§ Görev Yönergesi: Aşağıdaki MHP kurultayı yazısında Bahçeli'nin, ülkücülerce aynı anda tutulmasının hayal olmadığını söylediği makamların tamamını sıralayın.

§ Kaynak:

# # # # # # #

Günün sorusu: İktidar istemiyor musunuz?

MHP’nin 10. kurultayı, divan başkanlığına oybirliğiyle seçilen Yıldırım Tuğrul Türkeş’in “iktidar” diye haykırması ile başladı. Ancak gerek delegeler, gerekse, salonu dolduran partililerden çıt çıkmadı.. Bunun üzerine Tuğrul Türkeş, “İktidar istemiyor musunuz?” diye sordu ve “iktidar, iktidar iktidar” diye bütün salona bu kelimeyi tekrarlattı.
Devlet Bahçeli’nin camdan okuduğu konuşması, metin olarak iyi hazırlanmıştı. Bahçeli de “tek başına iktidar” hedefinden söz etti ve “Ülkücü; vefanın, zekânın ve vicdanın ağırlık merkezidir. Bu faziletlerin gereklerini lazım gelen her fırsatta yapmış, istenilen her durumda göstermiştir. Artık bu niteliklerini iktidarla pekiştirmeli, iktidarla perçinlemelidir” dedi. Hatta Bahçeli, bugünkü AKP’nin üç önemli makamı nasıl işgal etmekte olduğunu zikretmeden
“Ülkücü Cumhurbaşkanı, Ülkücü Başbakan ve Ülkücü Meclis Başkanı’nın aynı anda ve eşgüdüm halinde bulunması ve çalışması hayal değildir” dedi.

***


Bahçeli, kısık bir sesle, yorgun bir yüzle konuşmasını sürdürürken, son bölümde, sözlerine salondaki herkesin katılımını da sağladı. Başlangıçta hemen hiç renk vermeyen, hatta çoğunluğu ayağa da kalkmayan delegeler de bu bölümlerde heyecanlandı ve Bahçeli’yi alkışladı.

# # # # # # #

§ Sağlanan Bilgiler:

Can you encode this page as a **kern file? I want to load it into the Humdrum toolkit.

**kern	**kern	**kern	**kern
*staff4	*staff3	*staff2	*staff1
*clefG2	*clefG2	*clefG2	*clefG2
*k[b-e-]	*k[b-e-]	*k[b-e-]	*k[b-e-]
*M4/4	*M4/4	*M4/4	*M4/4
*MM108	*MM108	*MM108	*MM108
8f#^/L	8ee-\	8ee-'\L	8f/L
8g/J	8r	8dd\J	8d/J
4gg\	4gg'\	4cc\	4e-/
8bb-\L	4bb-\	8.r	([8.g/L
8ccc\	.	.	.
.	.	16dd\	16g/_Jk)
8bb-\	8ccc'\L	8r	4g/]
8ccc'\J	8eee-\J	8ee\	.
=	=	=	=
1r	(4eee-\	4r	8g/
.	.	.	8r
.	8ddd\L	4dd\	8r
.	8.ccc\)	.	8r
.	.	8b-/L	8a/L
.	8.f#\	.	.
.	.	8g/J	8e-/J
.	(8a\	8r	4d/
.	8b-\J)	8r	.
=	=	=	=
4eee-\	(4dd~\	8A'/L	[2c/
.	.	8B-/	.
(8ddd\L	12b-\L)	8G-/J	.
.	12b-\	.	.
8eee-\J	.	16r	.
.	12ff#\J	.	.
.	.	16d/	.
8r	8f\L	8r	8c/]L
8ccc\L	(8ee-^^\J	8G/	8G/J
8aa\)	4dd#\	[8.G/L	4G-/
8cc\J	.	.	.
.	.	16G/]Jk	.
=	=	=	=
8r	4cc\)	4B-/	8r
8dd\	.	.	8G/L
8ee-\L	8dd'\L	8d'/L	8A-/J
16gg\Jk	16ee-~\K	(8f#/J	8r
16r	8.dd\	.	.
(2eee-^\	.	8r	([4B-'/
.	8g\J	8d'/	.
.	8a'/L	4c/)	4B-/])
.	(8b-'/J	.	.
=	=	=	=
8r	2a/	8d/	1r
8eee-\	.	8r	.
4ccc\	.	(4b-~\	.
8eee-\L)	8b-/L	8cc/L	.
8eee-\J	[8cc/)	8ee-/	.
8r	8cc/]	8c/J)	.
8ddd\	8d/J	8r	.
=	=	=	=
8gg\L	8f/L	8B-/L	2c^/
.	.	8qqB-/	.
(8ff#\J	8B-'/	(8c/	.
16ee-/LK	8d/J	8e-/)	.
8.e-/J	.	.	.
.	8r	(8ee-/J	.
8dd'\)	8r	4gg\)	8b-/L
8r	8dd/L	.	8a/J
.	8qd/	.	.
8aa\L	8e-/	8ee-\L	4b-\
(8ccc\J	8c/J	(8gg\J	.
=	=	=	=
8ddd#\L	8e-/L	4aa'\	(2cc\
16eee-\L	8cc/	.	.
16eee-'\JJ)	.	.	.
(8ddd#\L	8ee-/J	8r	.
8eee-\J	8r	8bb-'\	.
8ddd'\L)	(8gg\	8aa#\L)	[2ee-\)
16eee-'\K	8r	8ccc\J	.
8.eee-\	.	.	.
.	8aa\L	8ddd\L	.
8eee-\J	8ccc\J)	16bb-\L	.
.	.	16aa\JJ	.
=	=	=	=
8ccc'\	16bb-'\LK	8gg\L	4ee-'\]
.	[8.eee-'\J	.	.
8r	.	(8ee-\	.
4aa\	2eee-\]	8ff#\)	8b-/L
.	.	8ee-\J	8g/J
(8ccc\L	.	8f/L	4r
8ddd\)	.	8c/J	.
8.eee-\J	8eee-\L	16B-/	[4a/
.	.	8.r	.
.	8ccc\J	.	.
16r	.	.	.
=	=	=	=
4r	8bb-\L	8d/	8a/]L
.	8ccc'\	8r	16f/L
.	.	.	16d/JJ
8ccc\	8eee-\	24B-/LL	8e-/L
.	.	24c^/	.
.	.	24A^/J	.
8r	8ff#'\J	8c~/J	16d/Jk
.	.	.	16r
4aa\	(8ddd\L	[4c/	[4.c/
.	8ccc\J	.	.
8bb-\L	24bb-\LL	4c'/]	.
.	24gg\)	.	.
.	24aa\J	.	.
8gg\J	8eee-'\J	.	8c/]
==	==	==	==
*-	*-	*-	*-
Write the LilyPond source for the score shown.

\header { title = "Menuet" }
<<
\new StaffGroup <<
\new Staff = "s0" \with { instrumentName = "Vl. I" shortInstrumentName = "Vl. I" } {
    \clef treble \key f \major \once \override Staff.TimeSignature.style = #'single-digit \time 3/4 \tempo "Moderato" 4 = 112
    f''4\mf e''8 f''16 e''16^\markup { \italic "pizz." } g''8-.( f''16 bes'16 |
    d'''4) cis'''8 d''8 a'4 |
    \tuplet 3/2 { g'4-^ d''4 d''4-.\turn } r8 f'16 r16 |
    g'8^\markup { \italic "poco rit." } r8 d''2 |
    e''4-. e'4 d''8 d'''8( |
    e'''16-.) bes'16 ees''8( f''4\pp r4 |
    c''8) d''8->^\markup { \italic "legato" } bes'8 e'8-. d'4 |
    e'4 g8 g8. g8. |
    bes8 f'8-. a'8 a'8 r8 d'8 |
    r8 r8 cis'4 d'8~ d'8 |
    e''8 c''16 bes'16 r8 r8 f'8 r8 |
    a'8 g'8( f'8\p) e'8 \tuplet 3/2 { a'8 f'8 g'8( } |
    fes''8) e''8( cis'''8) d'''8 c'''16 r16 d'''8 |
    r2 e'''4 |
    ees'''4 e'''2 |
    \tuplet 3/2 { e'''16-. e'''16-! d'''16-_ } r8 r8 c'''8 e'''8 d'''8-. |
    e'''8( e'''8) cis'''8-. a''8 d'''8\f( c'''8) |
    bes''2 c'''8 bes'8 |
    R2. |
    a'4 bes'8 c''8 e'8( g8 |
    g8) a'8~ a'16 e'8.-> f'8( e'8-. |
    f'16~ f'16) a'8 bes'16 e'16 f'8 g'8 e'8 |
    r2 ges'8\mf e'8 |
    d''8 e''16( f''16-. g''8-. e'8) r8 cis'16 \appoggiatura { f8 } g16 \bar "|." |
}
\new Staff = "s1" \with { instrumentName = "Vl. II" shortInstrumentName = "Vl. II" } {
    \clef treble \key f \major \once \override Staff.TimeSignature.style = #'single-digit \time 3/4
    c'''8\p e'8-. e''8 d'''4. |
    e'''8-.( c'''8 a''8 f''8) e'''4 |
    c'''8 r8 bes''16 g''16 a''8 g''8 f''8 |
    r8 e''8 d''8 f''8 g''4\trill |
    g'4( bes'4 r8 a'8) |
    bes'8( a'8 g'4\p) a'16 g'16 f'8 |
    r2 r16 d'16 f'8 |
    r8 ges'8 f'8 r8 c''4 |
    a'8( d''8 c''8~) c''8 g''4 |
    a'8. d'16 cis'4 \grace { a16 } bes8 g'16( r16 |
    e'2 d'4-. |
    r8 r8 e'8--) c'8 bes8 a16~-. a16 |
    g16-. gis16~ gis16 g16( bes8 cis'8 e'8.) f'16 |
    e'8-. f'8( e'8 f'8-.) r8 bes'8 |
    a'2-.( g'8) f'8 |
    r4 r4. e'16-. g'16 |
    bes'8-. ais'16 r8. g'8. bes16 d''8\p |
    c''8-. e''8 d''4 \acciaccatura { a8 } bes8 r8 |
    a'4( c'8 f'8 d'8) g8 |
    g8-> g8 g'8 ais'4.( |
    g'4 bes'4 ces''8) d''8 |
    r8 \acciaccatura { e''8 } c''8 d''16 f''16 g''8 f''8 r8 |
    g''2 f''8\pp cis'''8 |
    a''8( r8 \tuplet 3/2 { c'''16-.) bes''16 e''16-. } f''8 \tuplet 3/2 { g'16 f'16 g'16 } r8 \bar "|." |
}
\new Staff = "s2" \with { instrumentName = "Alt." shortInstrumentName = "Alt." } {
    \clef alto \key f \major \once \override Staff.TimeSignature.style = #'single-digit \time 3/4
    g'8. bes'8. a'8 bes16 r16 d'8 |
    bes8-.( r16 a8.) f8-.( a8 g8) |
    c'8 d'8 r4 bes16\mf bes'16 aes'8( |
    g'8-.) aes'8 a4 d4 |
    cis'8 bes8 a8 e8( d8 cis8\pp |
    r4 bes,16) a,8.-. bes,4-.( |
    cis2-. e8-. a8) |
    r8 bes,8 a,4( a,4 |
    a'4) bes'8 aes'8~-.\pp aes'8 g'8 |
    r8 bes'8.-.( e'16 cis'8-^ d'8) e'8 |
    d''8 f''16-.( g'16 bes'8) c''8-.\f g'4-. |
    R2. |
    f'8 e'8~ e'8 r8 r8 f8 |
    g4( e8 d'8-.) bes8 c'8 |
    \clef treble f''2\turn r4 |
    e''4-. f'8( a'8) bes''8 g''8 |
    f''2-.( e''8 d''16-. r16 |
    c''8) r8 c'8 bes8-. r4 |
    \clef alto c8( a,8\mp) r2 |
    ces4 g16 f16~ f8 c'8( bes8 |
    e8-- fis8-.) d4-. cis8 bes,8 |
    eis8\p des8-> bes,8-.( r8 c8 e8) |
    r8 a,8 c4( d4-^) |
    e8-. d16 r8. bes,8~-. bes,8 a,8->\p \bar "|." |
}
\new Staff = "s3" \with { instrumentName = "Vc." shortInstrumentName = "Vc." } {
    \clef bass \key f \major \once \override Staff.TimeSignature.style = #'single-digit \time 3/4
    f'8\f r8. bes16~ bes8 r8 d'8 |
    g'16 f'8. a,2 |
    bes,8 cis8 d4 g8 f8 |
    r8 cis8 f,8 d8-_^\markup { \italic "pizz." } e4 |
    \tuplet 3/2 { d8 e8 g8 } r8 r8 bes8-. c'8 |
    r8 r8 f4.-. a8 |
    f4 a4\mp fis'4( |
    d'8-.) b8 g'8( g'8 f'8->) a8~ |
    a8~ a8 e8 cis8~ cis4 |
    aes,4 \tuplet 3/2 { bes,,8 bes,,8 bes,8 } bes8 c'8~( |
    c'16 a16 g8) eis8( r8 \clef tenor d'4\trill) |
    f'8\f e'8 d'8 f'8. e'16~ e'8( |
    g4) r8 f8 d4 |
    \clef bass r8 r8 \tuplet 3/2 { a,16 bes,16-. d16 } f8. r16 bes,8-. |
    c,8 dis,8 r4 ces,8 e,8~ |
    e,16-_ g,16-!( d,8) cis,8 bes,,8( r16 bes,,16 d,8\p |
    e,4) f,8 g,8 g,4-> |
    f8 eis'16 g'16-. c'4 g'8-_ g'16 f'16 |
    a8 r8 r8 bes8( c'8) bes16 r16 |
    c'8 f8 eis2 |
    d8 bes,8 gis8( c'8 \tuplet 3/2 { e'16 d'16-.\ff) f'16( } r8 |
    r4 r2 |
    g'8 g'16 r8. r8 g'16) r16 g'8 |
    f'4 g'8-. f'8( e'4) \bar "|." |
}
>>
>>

# # # # # # #

§ Çözüm:
- Cumhurbaşkanı
- Başbakan
- Meclis Başkanı